Now wee see if the iteration increases or decreases. If $y = \frac{d x+k}{x+d}$, $$y - x = \frac{d x+k}{x+d} - x = \frac{d x+k - x(x+d)}{x+d} = \frac{k - x^2}{x+d} $$ so if $x^2 < k$, $y > x$ and if $x^2 > k$, $y < x$.
Also, proceeding like analyses of Newton's method, $y^2-k = \frac{(d x+k)^2}{(x+d)^2} - k = \frac{d^2 x^2 +2 d x k + k^2 - k(x+d)^2}{(x+d)^2} = \frac{d^2 x^2 +2 d x k + k^2 - k(x^2 + 2dx +d^2)}{(x+d)^2} = \frac{d^2 x^2 +2 d x k + k^2 - kx^2 - 2dkx -kd^2)}{(x+d)^2} = \frac{d^2 x^2 + k^2 - kx^2 -kd^2)}{(x+d)^2} = \frac{d^2 (x^2-k) + k^2 - kx^2)}{(x+d)^2} = \frac{d^2 (x^2-k) - k(x^2-k))}{(x+d)^2} = \frac{(d^2-k) (x^2-k)}{(x+d)^2} = (x^2-k)\frac{d^2-k}{(x+d)^2} $.
Since $d = \lfloor \sqrt k \rfloor$, $d < \sqrt k < d+1$ or $d^2 < k < d^2 + 2d +1$ or $-2d - 1 < d^2 - k < 0$, so $|d^2-k| < 2d+1$. Using this, $|y^2-k| < |x^2-k|\frac{2d+1}{(x+d)^2}| = |x^2-k|\frac{2d+1}{x^2+2dx+d^2} $, so $|y^2-k|< |x^2-k|$, and each iteration gets closer to the square root.

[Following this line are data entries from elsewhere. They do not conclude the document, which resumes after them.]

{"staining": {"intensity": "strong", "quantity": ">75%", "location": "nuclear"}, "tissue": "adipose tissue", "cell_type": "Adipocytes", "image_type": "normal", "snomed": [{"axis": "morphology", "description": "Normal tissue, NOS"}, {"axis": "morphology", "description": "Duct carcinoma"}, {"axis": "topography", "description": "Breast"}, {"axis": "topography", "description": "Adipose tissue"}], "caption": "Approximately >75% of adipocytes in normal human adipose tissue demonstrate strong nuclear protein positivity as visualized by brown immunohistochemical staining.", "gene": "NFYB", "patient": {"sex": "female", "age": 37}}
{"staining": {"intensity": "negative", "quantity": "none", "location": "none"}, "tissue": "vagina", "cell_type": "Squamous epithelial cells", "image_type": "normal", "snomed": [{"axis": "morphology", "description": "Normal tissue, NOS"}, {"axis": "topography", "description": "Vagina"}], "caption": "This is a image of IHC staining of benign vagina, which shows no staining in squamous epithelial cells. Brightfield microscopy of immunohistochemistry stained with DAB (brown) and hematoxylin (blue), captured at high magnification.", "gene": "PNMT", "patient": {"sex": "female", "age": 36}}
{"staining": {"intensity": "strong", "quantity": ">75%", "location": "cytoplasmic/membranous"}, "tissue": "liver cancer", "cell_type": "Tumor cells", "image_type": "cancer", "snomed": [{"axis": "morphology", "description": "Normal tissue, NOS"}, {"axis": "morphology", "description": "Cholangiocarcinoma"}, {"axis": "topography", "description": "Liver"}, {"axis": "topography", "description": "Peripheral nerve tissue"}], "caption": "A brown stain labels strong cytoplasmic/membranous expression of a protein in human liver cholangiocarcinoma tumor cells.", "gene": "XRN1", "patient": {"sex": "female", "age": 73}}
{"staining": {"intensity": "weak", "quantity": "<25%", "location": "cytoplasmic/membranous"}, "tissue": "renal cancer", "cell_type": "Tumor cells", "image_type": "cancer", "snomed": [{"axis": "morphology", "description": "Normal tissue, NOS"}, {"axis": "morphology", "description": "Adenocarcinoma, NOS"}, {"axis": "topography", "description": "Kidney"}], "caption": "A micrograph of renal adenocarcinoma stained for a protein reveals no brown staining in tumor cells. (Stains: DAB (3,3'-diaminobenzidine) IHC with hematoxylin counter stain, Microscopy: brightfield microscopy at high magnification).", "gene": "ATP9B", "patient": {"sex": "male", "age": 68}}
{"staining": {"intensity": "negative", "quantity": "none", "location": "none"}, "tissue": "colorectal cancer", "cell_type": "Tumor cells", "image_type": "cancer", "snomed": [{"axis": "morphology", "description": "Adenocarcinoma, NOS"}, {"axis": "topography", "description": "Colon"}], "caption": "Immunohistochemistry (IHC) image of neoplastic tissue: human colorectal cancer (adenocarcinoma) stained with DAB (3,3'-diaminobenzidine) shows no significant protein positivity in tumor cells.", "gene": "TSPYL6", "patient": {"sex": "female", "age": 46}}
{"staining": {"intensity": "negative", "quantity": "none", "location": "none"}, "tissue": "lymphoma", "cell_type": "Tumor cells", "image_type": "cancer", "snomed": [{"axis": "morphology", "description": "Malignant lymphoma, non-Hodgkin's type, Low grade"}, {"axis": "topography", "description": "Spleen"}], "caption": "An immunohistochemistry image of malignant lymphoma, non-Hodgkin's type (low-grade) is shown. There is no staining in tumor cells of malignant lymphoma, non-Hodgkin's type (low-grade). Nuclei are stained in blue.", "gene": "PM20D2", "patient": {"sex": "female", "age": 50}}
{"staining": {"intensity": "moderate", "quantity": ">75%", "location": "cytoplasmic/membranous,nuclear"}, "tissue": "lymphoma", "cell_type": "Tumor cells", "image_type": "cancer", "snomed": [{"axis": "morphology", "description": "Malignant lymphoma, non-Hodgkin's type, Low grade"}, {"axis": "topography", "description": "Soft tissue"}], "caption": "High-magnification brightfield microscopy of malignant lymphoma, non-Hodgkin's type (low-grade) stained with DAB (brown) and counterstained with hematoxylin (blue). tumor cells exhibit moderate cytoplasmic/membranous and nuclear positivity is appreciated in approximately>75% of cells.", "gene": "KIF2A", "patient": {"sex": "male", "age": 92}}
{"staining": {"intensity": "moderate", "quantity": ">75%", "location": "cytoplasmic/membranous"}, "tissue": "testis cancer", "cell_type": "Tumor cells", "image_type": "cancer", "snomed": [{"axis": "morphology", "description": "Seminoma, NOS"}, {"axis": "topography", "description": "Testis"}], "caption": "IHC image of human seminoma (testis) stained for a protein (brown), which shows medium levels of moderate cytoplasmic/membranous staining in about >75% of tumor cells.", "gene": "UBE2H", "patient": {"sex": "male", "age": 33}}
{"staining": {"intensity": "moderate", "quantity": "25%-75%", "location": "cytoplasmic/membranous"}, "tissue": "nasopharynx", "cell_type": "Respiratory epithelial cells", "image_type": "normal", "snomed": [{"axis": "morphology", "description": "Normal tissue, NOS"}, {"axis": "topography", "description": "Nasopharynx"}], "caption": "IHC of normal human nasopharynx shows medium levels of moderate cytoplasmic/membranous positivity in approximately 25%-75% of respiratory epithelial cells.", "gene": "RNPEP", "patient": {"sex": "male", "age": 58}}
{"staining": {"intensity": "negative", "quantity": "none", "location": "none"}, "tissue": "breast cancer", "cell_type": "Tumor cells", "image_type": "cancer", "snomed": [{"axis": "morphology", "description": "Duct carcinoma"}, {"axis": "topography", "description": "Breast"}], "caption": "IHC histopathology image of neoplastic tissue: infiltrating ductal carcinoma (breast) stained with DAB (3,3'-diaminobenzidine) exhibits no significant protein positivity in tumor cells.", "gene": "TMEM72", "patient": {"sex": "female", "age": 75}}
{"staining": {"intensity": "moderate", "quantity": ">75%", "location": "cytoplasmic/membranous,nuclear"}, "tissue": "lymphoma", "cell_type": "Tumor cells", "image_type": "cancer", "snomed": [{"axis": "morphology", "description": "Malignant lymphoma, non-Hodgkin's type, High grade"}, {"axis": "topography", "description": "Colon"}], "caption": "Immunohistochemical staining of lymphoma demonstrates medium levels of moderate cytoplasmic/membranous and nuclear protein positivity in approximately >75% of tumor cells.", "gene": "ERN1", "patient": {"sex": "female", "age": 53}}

Since the starting iterate is $d$, all following iterates exceed $d$ so $|y^2-k| < |x^2-k|\frac{2d+1}{(d+d)^2}| < |x^2-k|\frac{2d+1}{4d^2}| < |x^2-k|\frac{1+1/(2d)}{2d}| \le 3|x^2-k|/4$ since $d \ge 1$.
This show that the iteration converges. However, this does not show that it converges quadratically like Newton's, only that it converges linearly.